[Document images with source code]
------------------------------
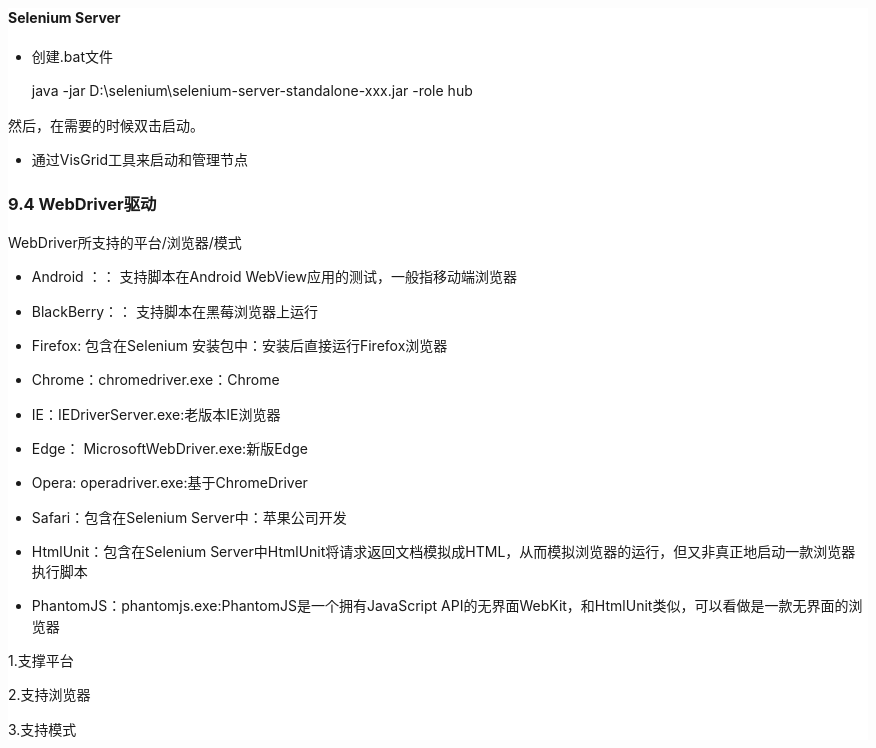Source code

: 

#### Selenium Server

- 创建.bat文件 

    java -jar D:\\selenium\selenium-server-standalone-xxx.jar -role hub

然后，在需要的时候双击启动。

- 通过VisGrid工具来启动和管理节点

### 9.4 WebDriver驱动

WebDriver所支持的平台/浏览器/模式

- Android ：： 支持脚本在Android WebView应用的测试，一般指移动端浏览器

- BlackBerry：： 支持脚本在黑莓浏览器上运行

- Firefox: 包含在Selenium 安装包中：安装后直接运行Firefox浏览器

- Chrome：chromedriver.exe：Chrome

- IE：IEDriverServer.exe:老版本IE浏览器

- Edge： MicrosoftWebDriver.exe:新版Edge

- Opera: operadriver.exe:基于ChromeDriver

- Safari：包含在Selenium Server中：苹果公司开发

- HtmlUnit：包含在Selenium Server中HtmlUnit将请求返回文档模拟成HTML，从而模拟浏览器的运行，但又非真正地启动一款浏览器执行脚本

- PhantomJS：phantomjs.exe:PhantomJS是一个拥有JavaScript API的无界面WebKit，和HtmlUnit类似，可以看做是一款无界面的浏览器


1.支撑平台

2.支持浏览器

3.支持模式

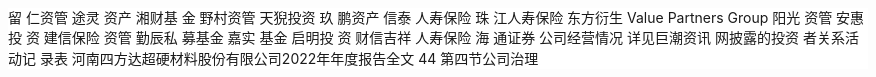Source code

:留
仁资管
途灵
资产
湘财基
金
野村资管
天猊投资
玖
鹏资产
信泰
人寿保险
珠
江人寿保险
东方衍生
Value
Partners
Group
阳光
资管
安惠投
资
建信保险
资管
勤辰私
募基金
嘉实
基金
启明投
资
财信吉祥
人寿保险
海
通证券
公司经营情况
详见巨潮资讯
网披露的投资
者关系活动记
录表
河南四方达超硬材料股份有限公司2022年年度报告全文
44
第四节公司治理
------------------------------
§ WHAT IS EXPECTED
Arrange every line of the source text in the items above as a Markdown table with the columns "Row" and "Line," numbering the rows in order and skipping blank lines. Leave the pictures out of your answer.

§ YOUR RESPONSE
| Row | Line |
|---|---|
| 1 | Source code |
| 2 | :  |
| 3 | #### Selenium Server |
| 4 | - 创建.bat文件  |
| 5 |     java -jar D:\\selenium\selenium-server-standalone-xxx.jar -role hub |
| 6 | 然后，在需要的时候双击启动。 |
| 7 | - 通过VisGrid工具来启动和管理节点 |
| 8 | ### 9.4 WebDriver驱动 |
| 9 | WebDriver所支持的平台/浏览器/模式 |
| 10 | - Android ：： 支持脚本在Android WebView应用的测试，一般指移动端浏览器 |
| 11 | - BlackBerry：： 支持脚本在黑莓浏览器上运行 |
| 12 | - Firefox: 包含在Selenium 安装包中：安装后直接运行Firefox浏览器 |
| 13 | - Chrome：chromedriver.exe：Chrome |
| 14 | - IE：IEDriverServer.exe:老版本IE浏览器 |
| 15 | - Edge： MicrosoftWebDriver.exe:新版Edge |
| 16 | - Opera: operadriver.exe:基于ChromeDriver |
| 17 | - Safari：包含在Selenium Server中：苹果公司开发 |
| 18 | - HtmlUnit：包含在Selenium Server中HtmlUnit将请求返回文档模拟成HTML，从而模拟浏览器的运行，但又非真正地启动一款浏览器执行脚本 |
| 19 | - PhantomJS：phantomjs.exe:PhantomJS是一个拥有JavaScript API的无界面WebKit，和HtmlUnit类似，可以看做是一款无界面的浏览器 |
| 20 | 1.支撑平台 |
| 21 | 2.支持浏览器 |
| 22 | 3.支持模式 |
| 23 | Source code |
| 24 | :留 |
| 25 | 仁资管 |
| 26 | 途灵 |
| 27 | 资产 |
| 28 | 湘财基 |
| 29 | 金 |
| 30 | 野村资管 |
| 31 | 天猊投资 |
| 32 | 玖 |
| 33 | 鹏资产 |
| 34 | 信泰 |
| 35 | 人寿保险 |
| 36 | 珠 |
| 37 | 江人寿保险 |
| 38 | 东方衍生 |
| 39 | Value |
| 40 | Partners |
| 41 | Group |
| 42 | 阳光 |
| 43 | 资管 |
| 44 | 安惠投 |
| 45 | 资 |
| 46 | 建信保险 |
| 47 | 资管 |
| 48 | 勤辰私 |
| 49 | 募基金 |
| 50 | 嘉实 |
| 51 | 基金 |
| 52 | 启明投 |
| 53 | 资 |
| 54 | 财信吉祥 |
| 55 | 人寿保险 |
| 56 | 海 |
| 57 | 通证券 |
| 58 | 公司经营情况 |
| 59 | 详见巨潮资讯 |
| 60 | 网披露的投资 |
| 61 | 者关系活动记 |
| 62 | 录表 |
| 63 | 河南四方达超硬材料股份有限公司2022年年度报告全文 |
| 64 | 44 |
| 65 | 第四节公司治理 |